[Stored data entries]
◆ ◆ ◆ ◆ ◆ ◆ ◆

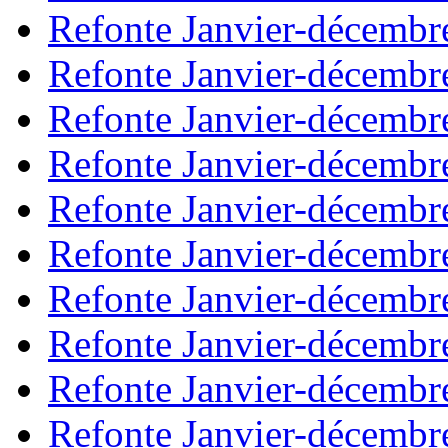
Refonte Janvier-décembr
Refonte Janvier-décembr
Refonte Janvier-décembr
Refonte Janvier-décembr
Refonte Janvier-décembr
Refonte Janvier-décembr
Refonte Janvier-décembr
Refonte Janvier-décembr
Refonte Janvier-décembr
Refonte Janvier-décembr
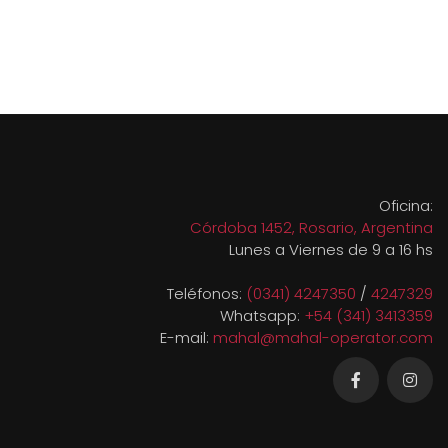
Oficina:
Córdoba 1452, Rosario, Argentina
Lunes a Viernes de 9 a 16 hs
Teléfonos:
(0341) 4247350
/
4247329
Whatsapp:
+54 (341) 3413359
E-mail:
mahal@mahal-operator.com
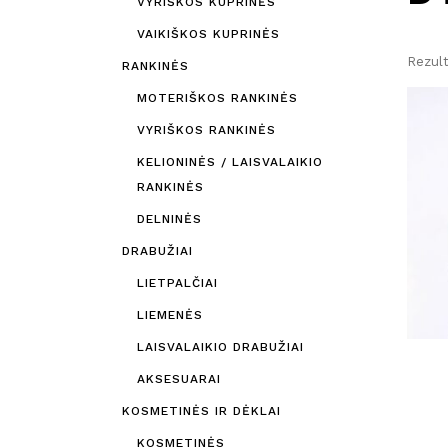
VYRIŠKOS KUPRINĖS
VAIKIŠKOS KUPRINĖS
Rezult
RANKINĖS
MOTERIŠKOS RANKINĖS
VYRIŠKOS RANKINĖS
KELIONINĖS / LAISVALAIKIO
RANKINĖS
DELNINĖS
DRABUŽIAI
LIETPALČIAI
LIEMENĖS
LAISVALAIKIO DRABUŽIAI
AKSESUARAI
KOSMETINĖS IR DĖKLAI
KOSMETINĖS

◆ ◆ ◆ ◆ ◆ ◆ ◆

## PROBLEM DESCRIPTION:
Give back each of the records above word for word, apart from the pictures.

## SOLUTION FOR THIS PROBLEM:
Refonte Janvier-décembr
Refonte Janvier-décembr
Refonte Janvier-décembr
Refonte Janvier-décembr
Refonte Janvier-décembr
Refonte Janvier-décembr
Refonte Janvier-décembr
Refonte Janvier-décembr
Refonte Janvier-décembr
Refonte Janvier-décembr
Oficina:
Córdoba 1452, Rosario, Argentina
Lunes a Viernes de 9 a 16 hs
Teléfonos:
(0341) 4247350
/
4247329
Whatsapp:
+54 (341) 3413359
E-mail:
mahal@mahal-operator.com
VYRIŠKOS KUPRINĖS
VAIKIŠKOS KUPRINĖS
Rezult
RANKINĖS
MOTERIŠKOS RANKINĖS
VYRIŠKOS RANKINĖS
KELIONINĖS / LAISVALAIKIO
RANKINĖS
DELNINĖS
DRABUŽIAI
LIETPALČIAI
LIEMENĖS
LAISVALAIKIO DRABUŽIAI
AKSESUARAI
KOSMETINĖS IR DĖKLAI
KOSMETINĖS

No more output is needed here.